依頼文 1:
下に並ぶ生物のエントリをすべて更新し、「family」を「科」に置き換えて、ほかは何も変えずに示してください。画像は回答に入れないでください。

原文抜粋:
####
所得制限が合計所得金額1,000万円以下と現行の50㎡以上と比較して少々厳しいのは投資用の転売で利用されるのを防ぐためのようです。

特例期間なら3年控除が伸びる

また、2021年は特例があります。

前述したように住宅ローン控除が受けられるのは本来10年間です。

しかし、消費税が8%から10%に増税される際に住宅需要が大きく落ち込まないように時限付きで13年間控除が受けられる特例が導入されています。

ちなみに3年間分の控除が受けられると消費税増税の2%分くらいの金額となる計算となっています。

つまり、消費税は増税されていますが、消費税増税の分の控除を増やしてくれているのです。

ただし、これは期限付きなんですよ。

2021年9月、11月までの契約が対象

もともとの期限は新築は令和2年9月、それ以外は令和2年11月末までに契約した方まででしたが、新型コロナウィルスの影響もあり、新築(注文住宅)の場合は令和2年10月から令和3年9月末まで、それ以外の場合は令和2年12月から令和3年11月末までに契約した場合は令和4年末までに入居した方も特例の対象となっています。

ちょっとわかりにくいので表にまとめると以下の通りとなります。

※スマートフォンの方はスクロールしてお読みください。

契約入居
注文住宅の新築の場合令和2年10月1日から令和3年9月30日まで令和3年1月1日から令和4年12月31日
分譲住宅の取得等の場合令和2年12月1日から令和3年11月30日まで令和3年1月1日から令和4年12月31日

つまり、注文住宅の新築の場合は2021(令和3年)9月30日まで、分譲住宅の取得の場合、2021年(令和3年)11月30日までに契約をして入居を2022年(令和4年)12月31日までに終えれば13年間控除できるのです。

3年間の控除があるかないかはかなり大きいですよね。。。

現在も新型コロナが蔓延していますのでこの制度が延長するの可能性もありますが、今の所そのような話はでていないようですね。

つまり、3年長く控除を受けたいならこの期間中に契約して入居する必要があるのです。

ただし、住宅価格がそれを狙う人の駆け込みで値上がりする可能性もありますのでトータルで考える必要はあるでしょうが・・・

11年目から13年目の控除額

ちなみに11年目〜13年目の控除額は以下の計算となります。

11年目~13年目は、以下の①②のうちいずれか少ない方の金額が3年間に渡り所得税の額等から控除される。

住宅ローン残高又は住宅の取得対価(上限4,000万円)のうちいずれか少ない方の金額の1%

建物の取得価格(上限4,000万円)の2%÷3

13年でどのくらい減税できるのか?

それでは13年間でどれだけ減税できるのでしょう?

下記は国土交通省のシュミレーションです。

住宅価格5,000万円、借り入れ4,250万円、固定金利2%、35年ローン、収入675万円の設定となっています。

住宅ローン減税シュミレーション

出典:国土交通省 住宅ローン減税制度の概要 より

13年間で456万円の節税効果があるのです。

10年間だと376万円でしたから3年増えることで80万違いますからかなり大きいですね。

ただし、前述したようにこの特例を適用がしたいがために駆け込みで住宅を契約する人が増える可能性があります。

そうなれば住宅価格も上がるでしょう。
####
依頼文 2:
上の原文抜粋で「もともとの期限は」から始まる段落を、主な事実を残して箇条書きに短くまとめてください。
####
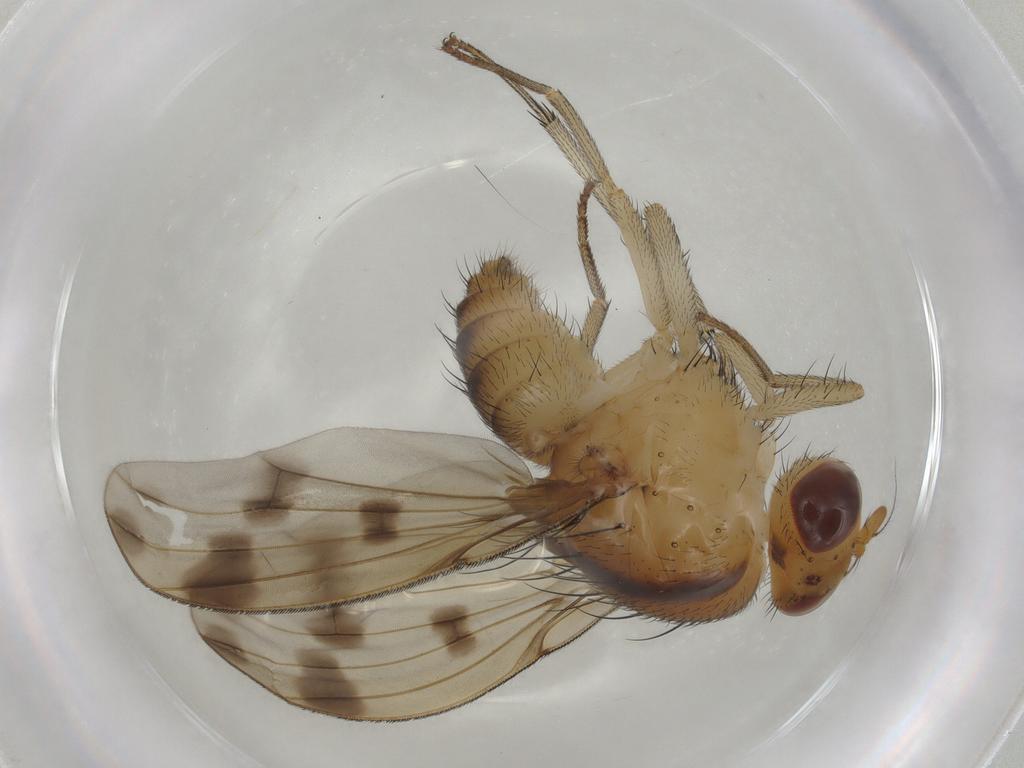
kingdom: Animalia
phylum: Arthropoda
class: Insecta
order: Diptera
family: Lauxaniidae
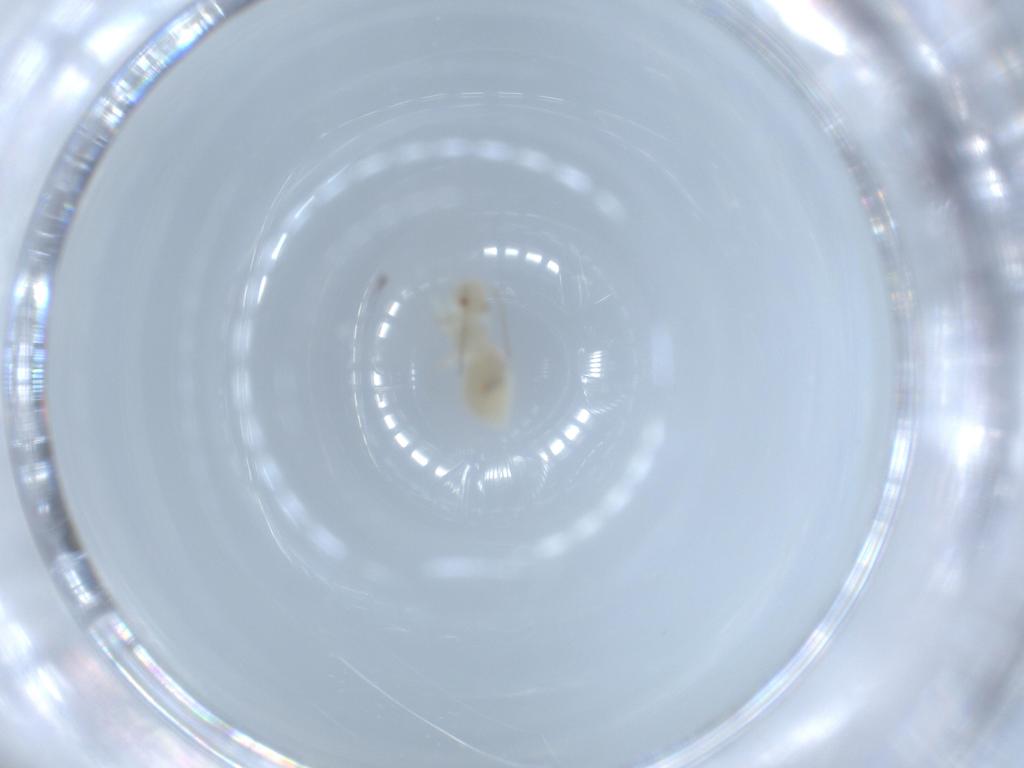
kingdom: Animalia
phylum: Arthropoda
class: Insecta
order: Psocodea
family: Caeciliusidae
####
回答 1:
kingdom: Animalia
phylum: Arthropoda
class: Insecta
order: Diptera
科: Lauxaniidae
kingdom: Animalia
phylum: Arthropoda
class: Insecta
order: Psocodea
科: Caeciliusidae

回答 2:
- 当初の期限は、新築が令和2年9月、それ以外が令和2年11月末までの契約だった
- 新型コロナウィルスの影響により、新築（注文住宅）は令和2年10月から令和3年9月末まで、それ以外は令和2年12月から令和3年11月末までに契約した場合も対象になった
- その場合、令和4年末までに入居すれば特例の対象となる